(Extracted page text data)

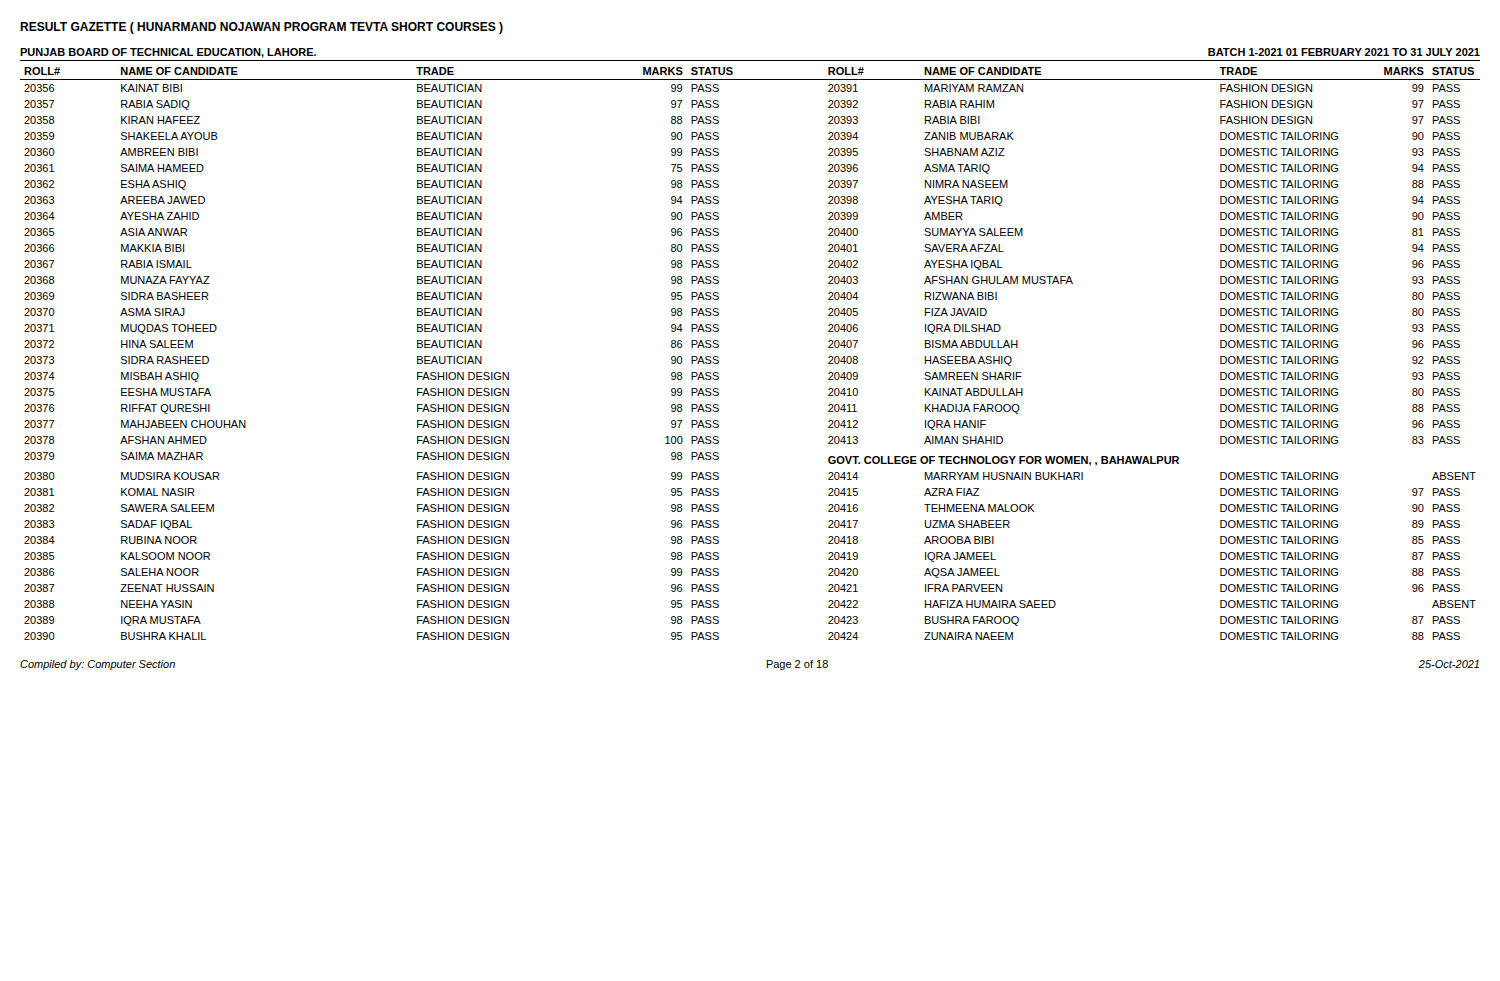RESULT GAZETTE ( HUNARMAND NOJAWAN PROGRAM TEVTA SHORT COURSES )
PUNJAB BOARD OF TECHNICAL EDUCATION, LAHORE. BATCH 1-2021 01 FEBRUARY 2021 TO 31 JULY 2021
| ROLL# | NAME OF CANDIDATE | TRADE | MARKS | STATUS | | ROLL# | NAME OF CANDIDATE | TRADE | MARKS | STATUS |
| --- | --- | --- | --- | --- | --- | --- | --- | --- | --- | --- |
| 20356 | KAINAT BIBI | BEAUTICIAN | 99 | PASS | | 20391 | MARIYAM RAMZAN | FASHION DESIGN | 99 | PASS |
| 20357 | RABIA SADIQ | BEAUTICIAN | 97 | PASS | | 20392 | RABIA RAHIM | FASHION DESIGN | 97 | PASS |
| 20358 | KIRAN HAFEEZ | BEAUTICIAN | 88 | PASS | | 20393 | RABIA BIBI | FASHION DESIGN | 97 | PASS |
| 20359 | SHAKEELA AYOUB | BEAUTICIAN | 90 | PASS | | 20394 | ZANIB MUBARAK | DOMESTIC TAILORING | 90 | PASS |
| 20360 | AMBREEN BIBI | BEAUTICIAN | 99 | PASS | | 20395 | SHABNAM AZIZ | DOMESTIC TAILORING | 93 | PASS |
| 20361 | SAIMA HAMEED | BEAUTICIAN | 75 | PASS | | 20396 | ASMA TARIQ | DOMESTIC TAILORING | 94 | PASS |
| 20362 | ESHA ASHIQ | BEAUTICIAN | 98 | PASS | | 20397 | NIMRA NASEEM | DOMESTIC TAILORING | 88 | PASS |
| 20363 | AREEBA JAWED | BEAUTICIAN | 94 | PASS | | 20398 | AYESHA TARIQ | DOMESTIC TAILORING | 94 | PASS |
| 20364 | AYESHA ZAHID | BEAUTICIAN | 90 | PASS | | 20399 | AMBER | DOMESTIC TAILORING | 90 | PASS |
| 20365 | ASIA ANWAR | BEAUTICIAN | 96 | PASS | | 20400 | SUMAYYA SALEEM | DOMESTIC TAILORING | 81 | PASS |
| 20366 | MAKKIA BIBI | BEAUTICIAN | 80 | PASS | | 20401 | SAVERA AFZAL | DOMESTIC TAILORING | 94 | PASS |
| 20367 | RABIA ISMAIL | BEAUTICIAN | 98 | PASS | | 20402 | AYESHA IQBAL | DOMESTIC TAILORING | 96 | PASS |
| 20368 | MUNAZA FAYYAZ | BEAUTICIAN | 98 | PASS | | 20403 | AFSHAN GHULAM MUSTAFA | DOMESTIC TAILORING | 93 | PASS |
| 20369 | SIDRA BASHEER | BEAUTICIAN | 95 | PASS | | 20404 | RIZWANA BIBI | DOMESTIC TAILORING | 80 | PASS |
| 20370 | ASMA SIRAJ | BEAUTICIAN | 98 | PASS | | 20405 | FIZA JAVAID | DOMESTIC TAILORING | 80 | PASS |
| 20371 | MUQDAS TOHEED | BEAUTICIAN | 94 | PASS | | 20406 | IQRA DILSHAD | DOMESTIC TAILORING | 93 | PASS |
| 20372 | HINA SALEEM | BEAUTICIAN | 86 | PASS | | 20407 | BISMA ABDULLAH | DOMESTIC TAILORING | 96 | PASS |
| 20373 | SIDRA RASHEED | BEAUTICIAN | 90 | PASS | | 20408 | HASEEBA ASHIQ | DOMESTIC TAILORING | 92 | PASS |
| 20374 | MISBAH ASHIQ | FASHION DESIGN | 98 | PASS | | 20409 | SAMREEN SHARIF | DOMESTIC TAILORING | 93 | PASS |
| 20375 | EESHA MUSTAFA | FASHION DESIGN | 99 | PASS | | 20410 | KAINAT ABDULLAH | DOMESTIC TAILORING | 80 | PASS |
| 20376 | RIFFAT QURESHI | FASHION DESIGN | 98 | PASS | | 20411 | KHADIJA FAROOQ | DOMESTIC TAILORING | 88 | PASS |
| 20377 | MAHJABEEN CHOUHAN | FASHION DESIGN | 97 | PASS | | 20412 | IQRA HANIF | DOMESTIC TAILORING | 96 | PASS |
| 20378 | AFSHAN AHMED | FASHION DESIGN | 100 | PASS | | 20413 | AIMAN SHAHID | DOMESTIC TAILORING | 83 | PASS |
| 20379 | SAIMA MAZHAR | FASHION DESIGN | 98 | PASS | | GOVT. COLLEGE OF TECHNOLOGY FOR WOMEN, , BAHAWALPUR |
| 20380 | MUDSIRA KOUSAR | FASHION DESIGN | 99 | PASS | | 20414 | MARRYAM HUSNAIN BUKHARI | DOMESTIC TAILORING | | ABSENT |
| 20381 | KOMAL NASIR | FASHION DESIGN | 95 | PASS | | 20415 | AZRA FIAZ | DOMESTIC TAILORING | 97 | PASS |
| 20382 | SAWERA SALEEM | FASHION DESIGN | 98 | PASS | | 20416 | TEHMEENA MALOOK | DOMESTIC TAILORING | 90 | PASS |
| 20383 | SADAF IQBAL | FASHION DESIGN | 96 | PASS | | 20417 | UZMA SHABEER | DOMESTIC TAILORING | 89 | PASS |
| 20384 | RUBINA NOOR | FASHION DESIGN | 98 | PASS | | 20418 | AROOBA BIBI | DOMESTIC TAILORING | 85 | PASS |
| 20385 | KALSOOM NOOR | FASHION DESIGN | 98 | PASS | | 20419 | IQRA JAMEEL | DOMESTIC TAILORING | 87 | PASS |
| 20386 | SALEHA NOOR | FASHION DESIGN | 99 | PASS | | 20420 | AQSA JAMEEL | DOMESTIC TAILORING | 88 | PASS |
| 20387 | ZEENAT HUSSAIN | FASHION DESIGN | 96 | PASS | | 20421 | IFRA PARVEEN | DOMESTIC TAILORING | 96 | PASS |
| 20388 | NEEHA YASIN | FASHION DESIGN | 95 | PASS | | 20422 | HAFIZA HUMAIRA SAEED | DOMESTIC TAILORING | | ABSENT |
| 20389 | IQRA MUSTAFA | FASHION DESIGN | 98 | PASS | | 20423 | BUSHRA FAROOQ | DOMESTIC TAILORING | 87 | PASS |
| 20390 | BUSHRA KHALIL | FASHION DESIGN | 95 | PASS | | 20424 | ZUNAIRA NAEEM | DOMESTIC TAILORING | 88 | PASS |
Compiled by: Computer Section Page 2 of 18 25-Oct-2021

→ **Task instructions**
Print again the lines of the entries above that fall between the line holding "20360 | AMBREEN" and the line holding "20369 | SIDRA", inclusive, exactly as they stand.

→ **Result**
| 20360 | AMBREEN BIBI | BEAUTICIAN | 99 | PASS | | 20395 | SHABNAM AZIZ | DOMESTIC TAILORING | 93 | PASS |
| 20361 | SAIMA HAMEED | BEAUTICIAN | 75 | PASS | | 20396 | ASMA TARIQ | DOMESTIC TAILORING | 94 | PASS |
| 20362 | ESHA ASHIQ | BEAUTICIAN | 98 | PASS | | 20397 | NIMRA NASEEM | DOMESTIC TAILORING | 88 | PASS |
| 20363 | AREEBA JAWED | BEAUTICIAN | 94 | PASS | | 20398 | AYESHA TARIQ | DOMESTIC TAILORING | 94 | PASS |
| 20364 | AYESHA ZAHID | BEAUTICIAN | 90 | PASS | | 20399 | AMBER | DOMESTIC TAILORING | 90 | PASS |
| 20365 | ASIA ANWAR | BEAUTICIAN | 96 | PASS | | 20400 | SUMAYYA SALEEM | DOMESTIC TAILORING | 81 | PASS |
| 20366 | MAKKIA BIBI | BEAUTICIAN | 80 | PASS | | 20401 | SAVERA AFZAL | DOMESTIC TAILORING | 94 | PASS |
| 20367 | RABIA ISMAIL | BEAUTICIAN | 98 | PASS | | 20402 | AYESHA IQBAL | DOMESTIC TAILORING | 96 | PASS |
| 20368 | MUNAZA FAYYAZ | BEAUTICIAN | 98 | PASS | | 20403 | AFSHAN GHULAM MUSTAFA | DOMESTIC TAILORING | 93 | PASS |
| 20369 | SIDRA BASHEER | BEAUTICIAN | 95 | PASS | | 20404 | RIZWANA BIBI | DOMESTIC TAILORING | 80 | PASS |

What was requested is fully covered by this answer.